Rows from a dataset

::::

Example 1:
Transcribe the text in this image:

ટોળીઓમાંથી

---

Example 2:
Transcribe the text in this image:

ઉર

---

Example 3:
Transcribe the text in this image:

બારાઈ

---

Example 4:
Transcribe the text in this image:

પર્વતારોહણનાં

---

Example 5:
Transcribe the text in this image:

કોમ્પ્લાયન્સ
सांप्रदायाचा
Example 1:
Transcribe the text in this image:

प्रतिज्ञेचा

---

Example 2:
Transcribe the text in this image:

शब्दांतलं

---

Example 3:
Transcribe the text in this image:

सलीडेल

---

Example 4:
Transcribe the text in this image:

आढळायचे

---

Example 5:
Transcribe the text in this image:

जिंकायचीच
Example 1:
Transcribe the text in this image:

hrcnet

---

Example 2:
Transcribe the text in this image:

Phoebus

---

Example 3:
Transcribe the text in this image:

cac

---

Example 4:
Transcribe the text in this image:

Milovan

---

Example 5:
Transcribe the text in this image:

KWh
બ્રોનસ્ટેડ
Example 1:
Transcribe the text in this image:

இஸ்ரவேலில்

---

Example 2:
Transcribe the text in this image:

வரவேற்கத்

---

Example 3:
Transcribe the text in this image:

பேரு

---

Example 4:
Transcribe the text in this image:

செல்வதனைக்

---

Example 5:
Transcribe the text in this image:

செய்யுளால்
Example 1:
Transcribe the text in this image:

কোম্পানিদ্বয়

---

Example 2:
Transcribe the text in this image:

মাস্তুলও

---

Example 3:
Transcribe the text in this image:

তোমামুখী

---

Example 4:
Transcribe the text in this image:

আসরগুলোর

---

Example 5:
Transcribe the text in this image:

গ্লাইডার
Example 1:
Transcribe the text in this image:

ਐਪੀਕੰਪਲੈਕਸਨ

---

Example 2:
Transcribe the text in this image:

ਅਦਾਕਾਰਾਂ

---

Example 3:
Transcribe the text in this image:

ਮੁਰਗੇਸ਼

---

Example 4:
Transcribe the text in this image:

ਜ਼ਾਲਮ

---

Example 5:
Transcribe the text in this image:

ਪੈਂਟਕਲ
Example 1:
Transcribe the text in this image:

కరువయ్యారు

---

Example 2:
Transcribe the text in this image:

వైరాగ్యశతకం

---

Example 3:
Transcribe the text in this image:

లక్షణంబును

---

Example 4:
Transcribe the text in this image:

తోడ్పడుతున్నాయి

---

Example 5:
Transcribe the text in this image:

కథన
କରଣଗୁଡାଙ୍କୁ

::::

* _THE TASK_
Edit every one of these entries so that "Transcribe" becomes "Write out", and keep everything else the same.

* _REPLY_
Example 1:
Write out the text in this image:

ટોળીઓમાંથી

---

Example 2:
Write out the text in this image:

ઉર

---

Example 3:
Write out the text in this image:

બારાઈ

---

Example 4:
Write out the text in this image:

પર્વતારોહણનાં

---

Example 5:
Write out the text in this image:

કોમ્પ્લાયન્સ
सांप्रदायाचा
Example 1:
Write out the text in this image:

प्रतिज्ञेचा

---

Example 2:
Write out the text in this image:

शब्दांतलं

---

Example 3:
Write out the text in this image:

सलीडेल

---

Example 4:
Write out the text in this image:

आढळायचे

---

Example 5:
Write out the text in this image:

जिंकायचीच
Example 1:
Write out the text in this image:

hrcnet

---

Example 2:
Write out the text in this image:

Phoebus

---

Example 3:
Write out the text in this image:

cac

---

Example 4:
Write out the text in this image:

Milovan

---

Example 5:
Write out the text in this image:

KWh
બ્રોનસ્ટેડ
Example 1:
Write out the text in this image:

இஸ்ரவேலில்

---

Example 2:
Write out the text in this image:

வரவேற்கத்

---

Example 3:
Write out the text in this image:

பேரு

---

Example 4:
Write out the text in this image:

செல்வதனைக்

---

Example 5:
Write out the text in this image:

செய்யுளால்
Example 1:
Write out the text in this image:

কোম্পানিদ্বয়

---

Example 2:
Write out the text in this image:

মাস্তুলও

---

Example 3:
Write out the text in this image:

তোমামুখী

---

Example 4:
Write out the text in this image:

আসরগুলোর

---

Example 5:
Write out the text in this image:

গ্লাইডার
Example 1:
Write out the text in this image:

ਐਪੀਕੰਪਲੈਕਸਨ

---

Example 2:
Write out the text in this image:

ਅਦਾਕਾਰਾਂ

---

Example 3:
Write out the text in this image:

ਮੁਰਗੇਸ਼

---

Example 4:
Write out the text in this image:

ਜ਼ਾਲਮ

---

Example 5:
Write out the text in this image:

ਪੈਂਟਕਲ
Example 1:
Write out the text in this image:

కరువయ్యారు

---

Example 2:
Write out the text in this image:

వైరాగ్యశతకం

---

Example 3:
Write out the text in this image:

లక్షణంబును

---

Example 4:
Write out the text in this image:

తోడ్పడుతున్నాయి

---

Example 5:
Write out the text in this image:

కథన
କରଣଗୁଡାଙ୍କୁ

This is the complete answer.